Change every "Look at this image" in the items below to "Examine this image", keeping everything else the same.

Begin Given entries

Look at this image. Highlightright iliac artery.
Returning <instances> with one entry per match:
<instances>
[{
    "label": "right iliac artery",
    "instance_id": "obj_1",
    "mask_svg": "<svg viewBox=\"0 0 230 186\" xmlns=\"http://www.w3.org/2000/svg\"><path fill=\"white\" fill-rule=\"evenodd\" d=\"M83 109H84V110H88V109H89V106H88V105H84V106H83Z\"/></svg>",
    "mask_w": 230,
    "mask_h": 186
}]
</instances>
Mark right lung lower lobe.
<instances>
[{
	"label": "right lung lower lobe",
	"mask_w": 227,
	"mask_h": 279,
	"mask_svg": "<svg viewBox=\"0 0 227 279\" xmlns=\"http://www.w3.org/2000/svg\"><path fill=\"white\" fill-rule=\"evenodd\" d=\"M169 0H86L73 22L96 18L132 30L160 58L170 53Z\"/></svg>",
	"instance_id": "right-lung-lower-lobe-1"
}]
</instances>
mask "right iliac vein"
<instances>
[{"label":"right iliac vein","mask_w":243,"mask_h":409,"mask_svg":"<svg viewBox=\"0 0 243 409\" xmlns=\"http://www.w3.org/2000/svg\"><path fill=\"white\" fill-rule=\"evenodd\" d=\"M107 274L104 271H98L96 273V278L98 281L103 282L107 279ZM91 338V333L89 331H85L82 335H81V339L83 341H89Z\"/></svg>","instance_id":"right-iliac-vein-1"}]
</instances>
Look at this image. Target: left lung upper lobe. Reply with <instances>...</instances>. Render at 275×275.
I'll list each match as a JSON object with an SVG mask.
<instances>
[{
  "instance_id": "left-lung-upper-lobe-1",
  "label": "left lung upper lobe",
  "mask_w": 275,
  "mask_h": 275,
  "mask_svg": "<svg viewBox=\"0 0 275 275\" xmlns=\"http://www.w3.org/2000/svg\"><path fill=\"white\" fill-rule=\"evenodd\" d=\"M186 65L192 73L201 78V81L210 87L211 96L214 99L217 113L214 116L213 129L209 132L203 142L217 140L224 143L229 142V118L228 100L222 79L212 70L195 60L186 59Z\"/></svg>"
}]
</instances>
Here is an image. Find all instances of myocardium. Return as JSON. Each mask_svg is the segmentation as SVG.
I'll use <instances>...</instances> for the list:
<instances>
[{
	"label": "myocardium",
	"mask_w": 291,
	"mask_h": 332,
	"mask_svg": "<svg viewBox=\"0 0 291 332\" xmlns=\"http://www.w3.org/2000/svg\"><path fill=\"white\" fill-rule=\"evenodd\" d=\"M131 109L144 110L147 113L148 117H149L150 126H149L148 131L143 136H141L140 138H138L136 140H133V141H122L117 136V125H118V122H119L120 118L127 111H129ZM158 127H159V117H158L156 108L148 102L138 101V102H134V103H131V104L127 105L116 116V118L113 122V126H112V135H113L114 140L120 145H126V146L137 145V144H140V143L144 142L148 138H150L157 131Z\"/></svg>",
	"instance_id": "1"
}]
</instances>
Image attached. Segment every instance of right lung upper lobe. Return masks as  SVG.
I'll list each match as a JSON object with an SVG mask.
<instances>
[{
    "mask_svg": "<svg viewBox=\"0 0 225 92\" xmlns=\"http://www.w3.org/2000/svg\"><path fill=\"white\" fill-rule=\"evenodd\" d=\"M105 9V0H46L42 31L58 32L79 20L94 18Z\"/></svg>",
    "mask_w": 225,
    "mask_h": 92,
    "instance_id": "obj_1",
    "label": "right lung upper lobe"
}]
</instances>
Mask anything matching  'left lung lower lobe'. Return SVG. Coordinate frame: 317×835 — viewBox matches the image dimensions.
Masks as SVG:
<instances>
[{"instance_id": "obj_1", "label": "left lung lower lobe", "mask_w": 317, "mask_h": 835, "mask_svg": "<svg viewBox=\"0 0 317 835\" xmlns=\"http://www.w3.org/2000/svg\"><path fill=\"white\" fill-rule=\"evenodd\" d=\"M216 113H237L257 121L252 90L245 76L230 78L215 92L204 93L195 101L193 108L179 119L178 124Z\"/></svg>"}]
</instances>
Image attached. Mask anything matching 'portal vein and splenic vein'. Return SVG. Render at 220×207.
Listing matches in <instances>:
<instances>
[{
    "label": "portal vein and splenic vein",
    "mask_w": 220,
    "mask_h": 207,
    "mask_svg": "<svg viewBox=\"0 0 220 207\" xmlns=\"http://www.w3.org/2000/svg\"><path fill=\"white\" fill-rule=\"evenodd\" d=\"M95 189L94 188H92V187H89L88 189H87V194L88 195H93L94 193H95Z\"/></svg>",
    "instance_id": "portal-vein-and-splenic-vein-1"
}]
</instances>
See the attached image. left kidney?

End Given entries

◆ Task output
Examine this image. Highlightright iliac artery.
Returning <instances> with one entry per match:
<instances>
[{
    "label": "right iliac artery",
    "instance_id": "obj_1",
    "mask_svg": "<svg viewBox=\"0 0 230 186\" xmlns=\"http://www.w3.org/2000/svg\"><path fill=\"white\" fill-rule=\"evenodd\" d=\"M83 109H84V110H88V109H89V106H88V105H84V106H83Z\"/></svg>",
    "mask_w": 230,
    "mask_h": 186
}]
</instances>
Mark right lung lower lobe.
<instances>
[{
	"label": "right lung lower lobe",
	"mask_w": 227,
	"mask_h": 279,
	"mask_svg": "<svg viewBox=\"0 0 227 279\" xmlns=\"http://www.w3.org/2000/svg\"><path fill=\"white\" fill-rule=\"evenodd\" d=\"M169 0H86L73 22L96 18L132 30L160 58L170 53Z\"/></svg>",
	"instance_id": "right-lung-lower-lobe-1"
}]
</instances>
mask "right iliac vein"
<instances>
[{"label":"right iliac vein","mask_w":243,"mask_h":409,"mask_svg":"<svg viewBox=\"0 0 243 409\" xmlns=\"http://www.w3.org/2000/svg\"><path fill=\"white\" fill-rule=\"evenodd\" d=\"M107 274L104 271H98L96 273V278L98 281L103 282L107 279ZM91 338V333L89 331H85L82 335H81V339L83 341H89Z\"/></svg>","instance_id":"right-iliac-vein-1"}]
</instances>
Examine this image. Target: left lung upper lobe. Reply with <instances>...</instances>. Render at 275×275.
I'll list each match as a JSON object with an SVG mask.
<instances>
[{
  "instance_id": "left-lung-upper-lobe-1",
  "label": "left lung upper lobe",
  "mask_w": 275,
  "mask_h": 275,
  "mask_svg": "<svg viewBox=\"0 0 275 275\" xmlns=\"http://www.w3.org/2000/svg\"><path fill=\"white\" fill-rule=\"evenodd\" d=\"M186 65L192 73L201 78V81L210 87L211 96L214 99L217 113L214 116L213 129L209 132L203 142L217 140L224 143L229 142V118L228 100L222 79L212 70L195 60L186 59Z\"/></svg>"
}]
</instances>
Here is an image. Find all instances of myocardium. Return as JSON. Each mask_svg is the segmentation as SVG.
I'll use <instances>...</instances> for the list:
<instances>
[{
	"label": "myocardium",
	"mask_w": 291,
	"mask_h": 332,
	"mask_svg": "<svg viewBox=\"0 0 291 332\" xmlns=\"http://www.w3.org/2000/svg\"><path fill=\"white\" fill-rule=\"evenodd\" d=\"M131 109L144 110L147 113L148 117H149L150 126H149L148 131L143 136H141L140 138H138L136 140H133V141H122L117 136V125H118V122H119L120 118L127 111H129ZM158 127H159V117H158L156 108L148 102L138 101V102H134V103H131V104L127 105L116 116V118L113 122V126H112V135H113L114 140L120 145H126V146L137 145V144H140V143L144 142L148 138H150L157 131Z\"/></svg>",
	"instance_id": "1"
}]
</instances>
Image attached. Segment every instance of right lung upper lobe. Return masks as  SVG.
I'll list each match as a JSON object with an SVG mask.
<instances>
[{
    "mask_svg": "<svg viewBox=\"0 0 225 92\" xmlns=\"http://www.w3.org/2000/svg\"><path fill=\"white\" fill-rule=\"evenodd\" d=\"M105 9V0H46L42 31L58 32L79 20L94 18Z\"/></svg>",
    "mask_w": 225,
    "mask_h": 92,
    "instance_id": "obj_1",
    "label": "right lung upper lobe"
}]
</instances>
Mask anything matching  'left lung lower lobe'. Return SVG. Coordinate frame: 317×835 — viewBox matches the image dimensions.
Masks as SVG:
<instances>
[{"instance_id": "obj_1", "label": "left lung lower lobe", "mask_w": 317, "mask_h": 835, "mask_svg": "<svg viewBox=\"0 0 317 835\" xmlns=\"http://www.w3.org/2000/svg\"><path fill=\"white\" fill-rule=\"evenodd\" d=\"M216 113H237L257 121L252 90L245 76L230 78L215 92L204 93L195 101L193 108L179 119L178 124Z\"/></svg>"}]
</instances>
Image attached. Mask anything matching 'portal vein and splenic vein'. Return SVG. Render at 220×207.
Listing matches in <instances>:
<instances>
[{
    "label": "portal vein and splenic vein",
    "mask_w": 220,
    "mask_h": 207,
    "mask_svg": "<svg viewBox=\"0 0 220 207\" xmlns=\"http://www.w3.org/2000/svg\"><path fill=\"white\" fill-rule=\"evenodd\" d=\"M95 189L94 188H92V187H89L88 189H87V194L88 195H93L94 193H95Z\"/></svg>",
    "instance_id": "portal-vein-and-splenic-vein-1"
}]
</instances>
See the attached image. left kidney?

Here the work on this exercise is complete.